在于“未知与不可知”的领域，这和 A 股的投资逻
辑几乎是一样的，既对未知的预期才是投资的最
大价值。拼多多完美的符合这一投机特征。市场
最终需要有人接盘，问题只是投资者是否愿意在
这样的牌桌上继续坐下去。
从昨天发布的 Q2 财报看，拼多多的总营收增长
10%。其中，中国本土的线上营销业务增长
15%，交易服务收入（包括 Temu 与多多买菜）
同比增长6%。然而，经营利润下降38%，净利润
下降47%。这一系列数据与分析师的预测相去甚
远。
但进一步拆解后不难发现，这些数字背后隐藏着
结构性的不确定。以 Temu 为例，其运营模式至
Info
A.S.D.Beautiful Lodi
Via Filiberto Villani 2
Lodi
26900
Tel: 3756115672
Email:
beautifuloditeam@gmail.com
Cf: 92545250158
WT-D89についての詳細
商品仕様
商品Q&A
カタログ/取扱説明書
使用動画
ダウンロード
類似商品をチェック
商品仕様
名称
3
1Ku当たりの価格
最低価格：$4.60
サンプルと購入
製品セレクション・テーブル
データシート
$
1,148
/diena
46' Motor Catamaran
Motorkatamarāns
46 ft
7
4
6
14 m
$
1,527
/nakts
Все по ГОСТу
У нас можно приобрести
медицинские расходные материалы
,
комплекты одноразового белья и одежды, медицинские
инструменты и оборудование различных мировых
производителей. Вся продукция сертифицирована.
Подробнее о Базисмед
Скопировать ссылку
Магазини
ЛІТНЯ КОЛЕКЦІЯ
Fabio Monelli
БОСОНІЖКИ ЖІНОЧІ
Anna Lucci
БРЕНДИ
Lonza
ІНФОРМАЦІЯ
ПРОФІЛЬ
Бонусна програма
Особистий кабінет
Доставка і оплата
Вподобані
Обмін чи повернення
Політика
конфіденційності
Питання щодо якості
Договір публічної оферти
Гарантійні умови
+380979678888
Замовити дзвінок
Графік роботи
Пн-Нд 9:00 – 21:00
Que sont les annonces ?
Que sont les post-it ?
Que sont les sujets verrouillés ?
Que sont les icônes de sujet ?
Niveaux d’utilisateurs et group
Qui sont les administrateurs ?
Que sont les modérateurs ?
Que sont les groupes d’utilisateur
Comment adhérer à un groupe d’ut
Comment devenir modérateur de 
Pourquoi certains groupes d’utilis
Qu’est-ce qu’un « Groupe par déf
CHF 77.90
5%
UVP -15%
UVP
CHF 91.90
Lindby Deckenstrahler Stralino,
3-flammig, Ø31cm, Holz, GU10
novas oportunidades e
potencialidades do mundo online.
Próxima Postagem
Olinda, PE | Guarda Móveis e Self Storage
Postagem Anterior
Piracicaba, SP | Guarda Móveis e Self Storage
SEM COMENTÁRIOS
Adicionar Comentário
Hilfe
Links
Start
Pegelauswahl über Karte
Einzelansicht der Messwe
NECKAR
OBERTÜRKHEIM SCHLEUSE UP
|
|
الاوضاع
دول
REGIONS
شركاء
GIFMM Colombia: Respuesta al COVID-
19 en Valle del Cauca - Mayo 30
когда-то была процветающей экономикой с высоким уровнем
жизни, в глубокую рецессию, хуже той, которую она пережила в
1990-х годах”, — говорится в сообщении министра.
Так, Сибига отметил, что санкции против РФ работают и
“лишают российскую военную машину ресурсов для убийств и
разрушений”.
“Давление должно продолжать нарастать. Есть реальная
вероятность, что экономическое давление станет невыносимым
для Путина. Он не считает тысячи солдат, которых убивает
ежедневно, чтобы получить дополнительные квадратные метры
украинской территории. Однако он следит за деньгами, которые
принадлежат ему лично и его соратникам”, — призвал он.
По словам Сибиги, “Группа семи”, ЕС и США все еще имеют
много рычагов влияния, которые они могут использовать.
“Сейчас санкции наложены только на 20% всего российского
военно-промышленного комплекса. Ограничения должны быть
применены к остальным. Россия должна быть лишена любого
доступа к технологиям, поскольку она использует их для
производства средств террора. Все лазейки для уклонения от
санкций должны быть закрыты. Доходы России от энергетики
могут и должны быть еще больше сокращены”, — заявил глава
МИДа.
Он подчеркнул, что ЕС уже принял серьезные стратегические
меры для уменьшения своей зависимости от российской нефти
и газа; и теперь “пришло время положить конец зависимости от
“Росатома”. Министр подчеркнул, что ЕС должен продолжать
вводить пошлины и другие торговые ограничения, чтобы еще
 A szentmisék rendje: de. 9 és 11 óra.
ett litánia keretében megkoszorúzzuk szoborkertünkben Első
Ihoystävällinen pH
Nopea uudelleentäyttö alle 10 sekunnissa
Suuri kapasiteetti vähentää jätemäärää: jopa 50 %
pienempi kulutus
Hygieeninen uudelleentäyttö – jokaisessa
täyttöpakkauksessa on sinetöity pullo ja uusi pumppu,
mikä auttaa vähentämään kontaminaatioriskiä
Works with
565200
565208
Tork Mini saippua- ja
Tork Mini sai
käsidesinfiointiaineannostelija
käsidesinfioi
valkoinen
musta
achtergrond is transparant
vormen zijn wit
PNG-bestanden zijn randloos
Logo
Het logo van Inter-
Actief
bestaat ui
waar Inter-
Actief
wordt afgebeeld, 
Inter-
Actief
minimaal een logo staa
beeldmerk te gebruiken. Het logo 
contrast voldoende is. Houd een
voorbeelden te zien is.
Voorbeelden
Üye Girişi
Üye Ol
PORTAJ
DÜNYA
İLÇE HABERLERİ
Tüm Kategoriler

Task instructions: Extract the text of every item above, reproducing each line verbatim and in its original order.

Task output:
在于“未知与不可知”的领域，这和 A 股的投资逻
辑几乎是一样的，既对未知的预期才是投资的最
大价值。拼多多完美的符合这一投机特征。市场
最终需要有人接盘，问题只是投资者是否愿意在
这样的牌桌上继续坐下去。
从昨天发布的 Q2 财报看，拼多多的总营收增长
10%。其中，中国本土的线上营销业务增长
15%，交易服务收入（包括 Temu 与多多买菜）
同比增长6%。然而，经营利润下降38%，净利润
下降47%。这一系列数据与分析师的预测相去甚
远。
但进一步拆解后不难发现，这些数字背后隐藏着
结构性的不确定。以 Temu 为例，其运营模式至
Info
A.S.D.Beautiful Lodi
Via Filiberto Villani 2
Lodi
26900
Tel: 3756115672
Email:
beautifuloditeam@gmail.com
Cf: 92545250158
WT-D89についての詳細
商品仕様
商品Q&A
カタログ/取扱説明書
使用動画
ダウンロード
類似商品をチェック
商品仕様
名称
3
1Ku当たりの価格
最低価格：$4.60
サンプルと購入
製品セレクション・テーブル
データシート
$
1,148
/diena
46' Motor Catamaran
Motorkatamarāns
46 ft
7
4
6
14 m
$
1,527
/nakts
Все по ГОСТу
У нас можно приобрести
медицинские расходные материалы
,
комплекты одноразового белья и одежды, медицинские
инструменты и оборудование различных мировых
производителей. Вся продукция сертифицирована.
Подробнее о Базисмед
Скопировать ссылку
Магазини
ЛІТНЯ КОЛЕКЦІЯ
Fabio Monelli
БОСОНІЖКИ ЖІНОЧІ
Anna Lucci
БРЕНДИ
Lonza
ІНФОРМАЦІЯ
ПРОФІЛЬ
Бонусна програма
Особистий кабінет
Доставка і оплата
Вподобані
Обмін чи повернення
Політика
конфіденційності
Питання щодо якості
Договір публічної оферти
Гарантійні умови
+380979678888
Замовити дзвінок
Графік роботи
Пн-Нд 9:00 – 21:00
Que sont les annonces ?
Que sont les post-it ?
Que sont les sujets verrouillés ?
Que sont les icônes de sujet ?
Niveaux d’utilisateurs et group
Qui sont les administrateurs ?
Que sont les modérateurs ?
Que sont les groupes d’utilisateur
Comment adhérer à un groupe d’ut
Comment devenir modérateur de 
Pourquoi certains groupes d’utilis
Qu’est-ce qu’un « Groupe par déf
CHF 77.90
5%
UVP -15%
UVP
CHF 91.90
Lindby Deckenstrahler Stralino,
3-flammig, Ø31cm, Holz, GU10
novas oportunidades e
potencialidades do mundo online.
Próxima Postagem
Olinda, PE | Guarda Móveis e Self Storage
Postagem Anterior
Piracicaba, SP | Guarda Móveis e Self Storage
SEM COMENTÁRIOS
Adicionar Comentário
Hilfe
Links
Start
Pegelauswahl über Karte
Einzelansicht der Messwe
NECKAR
OBERTÜRKHEIM SCHLEUSE UP
|
|
الاوضاع
دول
REGIONS
شركاء
GIFMM Colombia: Respuesta al COVID-
19 en Valle del Cauca - Mayo 30
когда-то была процветающей экономикой с высоким уровнем
жизни, в глубокую рецессию, хуже той, которую она пережила в
1990-х годах”, — говорится в сообщении министра.
Так, Сибига отметил, что санкции против РФ работают и
“лишают российскую военную машину ресурсов для убийств и
разрушений”.
“Давление должно продолжать нарастать. Есть реальная
вероятность, что экономическое давление станет невыносимым
для Путина. Он не считает тысячи солдат, которых убивает
ежедневно, чтобы получить дополнительные квадратные метры
украинской территории. Однако он следит за деньгами, которые
принадлежат ему лично и его соратникам”, — призвал он.
По словам Сибиги, “Группа семи”, ЕС и США все еще имеют
много рычагов влияния, которые они могут использовать.
“Сейчас санкции наложены только на 20% всего российского
военно-промышленного комплекса. Ограничения должны быть
применены к остальным. Россия должна быть лишена любого
доступа к технологиям, поскольку она использует их для
производства средств террора. Все лазейки для уклонения от
санкций должны быть закрыты. Доходы России от энергетики
могут и должны быть еще больше сокращены”, — заявил глава
МИДа.
Он подчеркнул, что ЕС уже принял серьезные стратегические
меры для уменьшения своей зависимости от российской нефти
и газа; и теперь “пришло время положить конец зависимости от
“Росатома”. Министр подчеркнул, что ЕС должен продолжать
вводить пошлины и другие торговые ограничения, чтобы еще
 A szentmisék rendje: de. 9 és 11 óra.
ett litánia keretében megkoszorúzzuk szoborkertünkben Első
Ihoystävällinen pH
Nopea uudelleentäyttö alle 10 sekunnissa
Suuri kapasiteetti vähentää jätemäärää: jopa 50 %
pienempi kulutus
Hygieeninen uudelleentäyttö – jokaisessa
täyttöpakkauksessa on sinetöity pullo ja uusi pumppu,
mikä auttaa vähentämään kontaminaatioriskiä
Works with
565200
565208
Tork Mini saippua- ja
Tork Mini sai
käsidesinfiointiaineannostelija
käsidesinfioi
valkoinen
musta
achtergrond is transparant
vormen zijn wit
PNG-bestanden zijn randloos
Logo
Het logo van Inter-
Actief
bestaat ui
waar Inter-
Actief
wordt afgebeeld, 
Inter-
Actief
minimaal een logo staa
beeldmerk te gebruiken. Het logo 
contrast voldoende is. Houd een
voorbeelden te zien is.
Voorbeelden
Üye Girişi
Üye Ol
PORTAJ
DÜNYA
İLÇE HABERLERİ
Tüm Kategoriler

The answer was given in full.